-- Written problem 1 --
Please return the text on the cost of not valuing people, word for word and in full.

What It Costs When You Don't Value People, Rated
Who did you wrong? Your brain knows better.
Consider the people you stopped calling. The person we forgot to thank. The colleague who covered our class twelve times and never heard us say it mattered. The friend who helped you come out of your shell.
Education (just like life) is a relationship business. We know this. We say it in every PD session, every staff meeting, every back-to-school speech. But somewhere between the lesson plans and the parent emails and the “just getting through today,” we stop acting like it.
So this week, we’re rating the real cost of carelessness.
Because some of these prices are higher than we think in the moment.
The Ratings
Walking Away When They Were at Their Lowest
⭐⭐⭐⭐⭐ Severe Cost
They were struggling. Really struggling. And it was uncomfortable. It was inconvenient. It asked something of you that you weren’t sure you could give.

-- Supplied records --

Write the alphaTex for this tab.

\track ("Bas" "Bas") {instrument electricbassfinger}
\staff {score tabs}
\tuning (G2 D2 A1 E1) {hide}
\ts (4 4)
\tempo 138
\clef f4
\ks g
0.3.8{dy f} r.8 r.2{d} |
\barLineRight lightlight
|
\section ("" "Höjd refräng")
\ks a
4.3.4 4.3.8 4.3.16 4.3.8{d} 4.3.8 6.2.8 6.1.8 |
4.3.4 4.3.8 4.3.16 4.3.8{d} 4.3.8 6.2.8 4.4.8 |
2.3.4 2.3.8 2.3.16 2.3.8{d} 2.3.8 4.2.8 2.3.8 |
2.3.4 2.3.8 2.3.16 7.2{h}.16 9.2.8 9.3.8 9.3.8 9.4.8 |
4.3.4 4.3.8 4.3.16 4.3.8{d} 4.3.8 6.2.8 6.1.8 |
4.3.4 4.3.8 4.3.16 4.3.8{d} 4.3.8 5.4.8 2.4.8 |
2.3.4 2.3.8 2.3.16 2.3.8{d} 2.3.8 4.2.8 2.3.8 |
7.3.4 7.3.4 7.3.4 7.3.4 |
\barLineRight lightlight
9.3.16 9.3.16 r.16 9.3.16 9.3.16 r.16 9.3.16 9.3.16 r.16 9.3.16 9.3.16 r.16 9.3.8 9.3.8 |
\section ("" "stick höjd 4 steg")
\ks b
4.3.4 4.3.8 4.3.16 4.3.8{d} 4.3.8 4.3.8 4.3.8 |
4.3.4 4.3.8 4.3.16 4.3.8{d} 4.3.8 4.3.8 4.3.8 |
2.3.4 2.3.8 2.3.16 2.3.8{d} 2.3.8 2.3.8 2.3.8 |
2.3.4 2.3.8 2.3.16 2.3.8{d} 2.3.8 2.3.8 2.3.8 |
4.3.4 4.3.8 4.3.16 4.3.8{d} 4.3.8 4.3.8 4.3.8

-- Written problem 2 --
Retype the records above line for line, changing nothing.

-- Task result 1 --
What It Costs When You Don't Value People, Rated
Who did you wrong? Your brain knows better.
Consider the people you stopped calling. The person we forgot to thank. The colleague who covered our class twelve times and never heard us say it mattered. The friend who helped you come out of your shell.
Education (just like life) is a relationship business. We know this. We say it in every PD session, every staff meeting, every back-to-school speech. But somewhere between the lesson plans and the parent emails and the “just getting through today,” we stop acting like it.
So this week, we’re rating the real cost of carelessness.
Because some of these prices are higher than we think in the moment.
The Ratings
Walking Away When They Were at Their Lowest
⭐⭐⭐⭐⭐ Severe Cost
They were struggling. Really struggling. And it was uncomfortable. It was inconvenient. It asked something of you that you weren’t sure you could give.

-- Task result 2 --
Write the alphaTex for this tab.

\track ("Bas" "Bas") {instrument electricbassfinger}
\staff {score tabs}
\tuning (G2 D2 A1 E1) {hide}
\ts (4 4)
\tempo 138
\clef f4
\ks g
0.3.8{dy f} r.8 r.2{d} |
\barLineRight lightlight
|
\section ("" "Höjd refräng")
\ks a
4.3.4 4.3.8 4.3.16 4.3.8{d} 4.3.8 6.2.8 6.1.8 |
4.3.4 4.3.8 4.3.16 4.3.8{d} 4.3.8 6.2.8 4.4.8 |
2.3.4 2.3.8 2.3.16 2.3.8{d} 2.3.8 4.2.8 2.3.8 |
2.3.4 2.3.8 2.3.16 7.2{h}.16 9.2.8 9.3.8 9.3.8 9.4.8 |
4.3.4 4.3.8 4.3.16 4.3.8{d} 4.3.8 6.2.8 6.1.8 |
4.3.4 4.3.8 4.3.16 4.3.8{d} 4.3.8 5.4.8 2.4.8 |
2.3.4 2.3.8 2.3.16 2.3.8{d} 2.3.8 4.2.8 2.3.8 |
7.3.4 7.3.4 7.3.4 7.3.4 |
\barLineRight lightlight
9.3.16 9.3.16 r.16 9.3.16 9.3.16 r.16 9.3.16 9.3.16 r.16 9.3.16 9.3.16 r.16 9.3.8 9.3.8 |
\section ("" "stick höjd 4 steg")
\ks b
4.3.4 4.3.8 4.3.16 4.3.8{d} 4.3.8 4.3.8 4.3.8 |
4.3.4 4.3.8 4.3.16 4.3.8{d} 4.3.8 4.3.8 4.3.8 |
2.3.4 2.3.8 2.3.16 2.3.8{d} 2.3.8 2.3.8 2.3.8 |
2.3.4 2.3.8 2.3.16 2.3.8{d} 2.3.8 2.3.8 2.3.8 |
4.3.4 4.3.8 4.3.16 4.3.8{d} 4.3.8 4.3.8 4.3.8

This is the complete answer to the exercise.